The drive to deploy a shield against ballistic missiles was set back Wednesday by what critics called a stunning failure of its first full flight test in two years.
/ Source: Reuters

President Bush’s drive to deploy a multibillion-dollar shield against ballistic missiles was set back Wednesday by what critics called a stunning failure of its first full flight test in two years.

The abortive $85 million exercise raised new questions about the reliability of the first elements of the plan, an heir to President Ronald Reagan’s vision of a space-based missile defense that critics dubbed “Star Wars.”

The interceptor missile never left its silo at Kwajalein Atoll in the central Pacific, shutting itself down automatically because of an “anomaly” of unknown origin, the Missile Defense Agency said.

About 16 minutes earlier, a target missile had been fired from Kodiak, Alaska, in what was to have been a fly-by test designed chiefly to gather data on new hardware, software and engagement angles, said Richard Lehner, a spokesman.

Tens of billions of dollars
The Defense Department plans to spend more than $50 billion over the next five years on all aspects of missile defense, aiming to weave in airborne, ship- and space-based assets. The system that failed Wednesday is known as the ground-based midcourse system. By some accounts, the Defense Department has already spent $130 billion on its missile defense efforts.

Despite widespread doubts among physicists about the technical readiness of the system, Bush had sought to have a rudimentary capability against North Korean missiles on alert by the end of this month.

“We say to those tyrants who believe they can blackmail America and the free world: You fire, we’re going to shoot it down,” he said at a campaign stop in Ridley, Pa., in August.

But all eight of the system’s intercept tests, the last of which failed in December 2002, have fallen far short of replicating realistic war scenarios, experts inside and outside the government have said. Of the total, five have succeeded in highly scripted conditions, never at night or in severe weather.

Philip Coyle, the Defense Department’s chief weapons tester under President Clinton, described as wrong-headed any decision to declare the so-called ground-based midcourse system, or GMD, operational after Wednesday’s failure.

“Premature declaration of operational status could mislead the Congress and U.S. taxpayers that they are being protected by the GMD system, when they are not,” he said in an e-mail message.

To develop the system, the Missile Defense Agency has planned 20 or 30 more flight intercept tests, each different from the last, before it will be ready for “realistic operational testing,” Coyle said.

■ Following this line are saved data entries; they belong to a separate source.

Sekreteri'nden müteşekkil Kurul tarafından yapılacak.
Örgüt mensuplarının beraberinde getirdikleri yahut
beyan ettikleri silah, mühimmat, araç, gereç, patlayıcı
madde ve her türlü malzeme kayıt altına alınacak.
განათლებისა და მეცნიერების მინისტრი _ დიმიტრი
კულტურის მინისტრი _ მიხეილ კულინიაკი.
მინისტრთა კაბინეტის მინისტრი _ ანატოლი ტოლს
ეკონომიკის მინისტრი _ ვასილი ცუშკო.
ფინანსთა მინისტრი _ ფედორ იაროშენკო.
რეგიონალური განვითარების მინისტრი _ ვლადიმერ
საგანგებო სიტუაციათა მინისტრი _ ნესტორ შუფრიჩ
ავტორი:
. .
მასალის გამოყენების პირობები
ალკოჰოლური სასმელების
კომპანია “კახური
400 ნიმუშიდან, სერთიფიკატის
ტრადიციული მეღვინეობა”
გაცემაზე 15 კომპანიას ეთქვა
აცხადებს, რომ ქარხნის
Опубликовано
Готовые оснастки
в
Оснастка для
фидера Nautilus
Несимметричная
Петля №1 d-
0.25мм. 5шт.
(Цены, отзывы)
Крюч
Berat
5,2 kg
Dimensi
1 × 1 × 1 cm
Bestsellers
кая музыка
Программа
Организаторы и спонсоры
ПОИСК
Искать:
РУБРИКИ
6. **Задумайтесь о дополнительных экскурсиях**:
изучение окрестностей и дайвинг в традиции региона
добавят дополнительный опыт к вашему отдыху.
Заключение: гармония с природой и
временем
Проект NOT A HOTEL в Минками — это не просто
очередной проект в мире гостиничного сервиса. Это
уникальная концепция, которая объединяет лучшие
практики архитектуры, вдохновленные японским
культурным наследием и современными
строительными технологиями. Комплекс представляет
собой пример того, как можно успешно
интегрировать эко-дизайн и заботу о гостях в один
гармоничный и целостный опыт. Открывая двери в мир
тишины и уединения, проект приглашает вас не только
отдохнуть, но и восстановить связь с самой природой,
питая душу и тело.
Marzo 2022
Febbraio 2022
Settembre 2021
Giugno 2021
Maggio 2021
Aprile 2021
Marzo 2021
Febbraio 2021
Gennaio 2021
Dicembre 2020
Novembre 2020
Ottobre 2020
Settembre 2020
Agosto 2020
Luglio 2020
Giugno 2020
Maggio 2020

“If these 20 or 30 tests each take two years, like the latest test, it could be 50 years before the GMD system will be ready” for deployment, he said. “And this assumes they all succeed. If some fail, as this latest test did, it could take even longer.”

Failure called ‘incredible’
Wade Boese, research director of the Arms Control Association, a private Washington-based group that favors reduced spending on the project, said: “The more one thinks about the test, the more incredible it is that it failed.

“The Pentagon had two years essentially to prepare ... and publicly described it in a way to guard against any chance that it could be deemed a failure,” he said.

Unlike the botched mission Wednesday, the last full flight test had as its chief goal to shoot down its target. It misfired on Dec. 11, 2002, when the warhead — a “kill vehicle” meant to obliterate a mock warhead by slamming into it — failed to separate from its booster rocket.

Neither the Missile Defense Agency nor the Defense Department responded immediately to questions about the failure’s impact on the deployment timetable.

Boeing Co., the Defense Department’s prime contractor on the project, also declined to comment.

The Defense Department has already suggested that its schedule is slipping.

“I’m not constrained by timing, exactly,” Michael Wynne, the department’s chief weapons buyer, said Dec. 8 in reply to a question about switching the system on. “But we’ll see how [the test] goes, and then we’ll see from there.”